For s-polarized wave:

$r_{i,i+1}=\frac{n_{i}\cos\theta_{i}-n_{i+1}\cos\theta_{i+1}}{n_{i}\cos\theta_{i}+n_{i+1}\cos\theta_{i+1}} t_{i,i+1}=\frac{2n_{i}\cos\theta_{i}}{n_{i}\cos\theta_{i}+n_{i+1}\cos\theta_{i+1}}$

For p-polarized wave:

$r_{i,i+1}=\frac{n_{i+1}\cos\theta_{i}-n_{i}\cos\theta_{i+1}}{n_{i+1}\cos\theta_{i}+n_{i}\cos\theta_{i+1}} t_{i,i+1}=\frac{2n_{i}\cos\theta_{i}}{n_{i+1}\cos\theta_{i}+n_{i}\cos\theta_{i+1}}$

Propagation inside layer is described by matrix $\mathbf{P}$ as

$\left[\begin{array}{c} E_{i}^{+}(x)\\ E_{i}^{-}(x) \end{array}\right]=\mathbf{P_{i}(x)}\left[\begin{array}{c} E_{i}^{+}(x=x_{i,i+1})\\ E_{i}^{-}(x=x_{i,i+1}) \end{array}\right]$

$\mathbf{P_{i}(x)}=\left[\begin{array}{cc} \exp-i\delta_{i}(x) & 0\\ 0 & \exp i\delta_{i}(x) \end{array}\right]$

with phase-shift

$\delta_{i}(x)=\left(\frac{2\pi}{\lambda_{0}}\tilde{n}_{i}\cos\theta_{i}\right)\left(x_{i,i+1}-x\right)$

Light entering layer $i$ , on side of layer $i-1$ has vector of complex amplitudes

$\mathbf{v_k} \left( x=x_{k-1,k} \right) =\left(\Pi_{k\le i\le n}\mathbf{M_{i-1,i}}\mathbf{P_{i}}(x_{i-1,i})\right)\mathbf{M_{n,n+1}}\left[\begin{array}{c} t\\ 0 \end{array}\right]$

with vector $\left[t,0\right]$ denoting light leaving the device on the side opposite to illumination, with $t$ being complex amplitude of transmitted wave.
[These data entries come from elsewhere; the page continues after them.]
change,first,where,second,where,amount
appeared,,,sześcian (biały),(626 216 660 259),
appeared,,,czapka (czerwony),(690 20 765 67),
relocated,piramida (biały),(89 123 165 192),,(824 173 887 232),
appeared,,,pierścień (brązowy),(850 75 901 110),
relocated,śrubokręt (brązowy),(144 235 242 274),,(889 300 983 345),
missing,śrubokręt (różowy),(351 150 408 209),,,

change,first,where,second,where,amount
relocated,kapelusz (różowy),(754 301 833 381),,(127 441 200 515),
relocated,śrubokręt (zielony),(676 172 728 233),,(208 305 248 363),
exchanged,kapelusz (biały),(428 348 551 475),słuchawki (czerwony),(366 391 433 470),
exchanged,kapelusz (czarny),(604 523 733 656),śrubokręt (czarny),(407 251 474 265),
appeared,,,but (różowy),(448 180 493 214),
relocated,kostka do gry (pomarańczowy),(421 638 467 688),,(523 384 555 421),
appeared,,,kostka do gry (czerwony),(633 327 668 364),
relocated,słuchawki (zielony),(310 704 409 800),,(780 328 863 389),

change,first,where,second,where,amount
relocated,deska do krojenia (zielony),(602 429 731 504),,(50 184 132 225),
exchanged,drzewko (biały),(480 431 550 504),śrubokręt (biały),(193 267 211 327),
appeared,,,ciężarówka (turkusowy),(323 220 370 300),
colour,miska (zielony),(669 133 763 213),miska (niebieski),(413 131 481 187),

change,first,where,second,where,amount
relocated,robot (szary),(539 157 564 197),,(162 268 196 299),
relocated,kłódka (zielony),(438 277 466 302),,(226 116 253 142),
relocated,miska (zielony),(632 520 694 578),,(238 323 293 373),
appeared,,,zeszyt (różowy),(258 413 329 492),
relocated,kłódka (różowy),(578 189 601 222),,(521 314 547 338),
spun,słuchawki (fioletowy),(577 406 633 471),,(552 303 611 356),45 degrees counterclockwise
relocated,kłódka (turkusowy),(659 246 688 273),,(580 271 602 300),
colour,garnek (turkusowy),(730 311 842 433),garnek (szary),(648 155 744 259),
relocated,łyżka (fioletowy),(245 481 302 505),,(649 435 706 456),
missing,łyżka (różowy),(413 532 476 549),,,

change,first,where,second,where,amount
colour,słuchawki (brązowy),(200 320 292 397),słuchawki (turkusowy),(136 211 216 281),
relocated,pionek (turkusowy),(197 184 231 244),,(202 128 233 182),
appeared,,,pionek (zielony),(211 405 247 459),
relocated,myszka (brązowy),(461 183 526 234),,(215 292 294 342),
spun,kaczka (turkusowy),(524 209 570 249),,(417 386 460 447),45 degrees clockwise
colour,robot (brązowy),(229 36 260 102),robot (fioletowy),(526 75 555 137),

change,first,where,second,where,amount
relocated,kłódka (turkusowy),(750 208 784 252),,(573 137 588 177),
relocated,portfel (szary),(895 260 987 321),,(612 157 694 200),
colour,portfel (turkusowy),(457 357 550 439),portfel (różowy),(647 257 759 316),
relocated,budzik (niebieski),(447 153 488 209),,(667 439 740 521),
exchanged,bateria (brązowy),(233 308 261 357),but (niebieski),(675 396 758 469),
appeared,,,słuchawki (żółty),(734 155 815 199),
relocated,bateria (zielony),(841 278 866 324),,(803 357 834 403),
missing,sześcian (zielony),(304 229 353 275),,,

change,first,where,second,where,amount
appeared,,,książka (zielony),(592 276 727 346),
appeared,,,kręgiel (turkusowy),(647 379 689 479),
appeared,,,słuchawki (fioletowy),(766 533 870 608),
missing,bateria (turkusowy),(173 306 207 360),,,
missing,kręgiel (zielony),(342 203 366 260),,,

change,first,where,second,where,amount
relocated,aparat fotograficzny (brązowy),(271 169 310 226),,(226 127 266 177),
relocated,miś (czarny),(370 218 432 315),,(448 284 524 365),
Applying above to whole device gives

$\left[\begin{array}{c} 1\\ r \end{array}\right] = \mathbf{v_1}$

with amplitude of illuminating wave set arbitrarily to $1$ and $r$ being complex amplitude of reflected wave.

When analyzing stack, firstly, solution $t$ , $r$ is found. Then intensity of light anywhere inside the device is calculated using found vectors $\mathbf{v_i}$ and propagation matrices $\mathbf{P_i}$ . Total intensity is found by applying Poynting formula. Absorbed energy is found by differentiating with respect to $x$ .

Incoherent light¶

Incoherent light is described by spectrum $S(\lambda)$ . Absorption of incoherent light is calculated as

$A = \int A_{\mathrm{coherent}}\left(\lambda\right)S\left(\lambda\right)d\lambda$

where $A_{\mathrm{coherent}}\left(\lambda\right)$ is calculated using coherent transfer matrix method.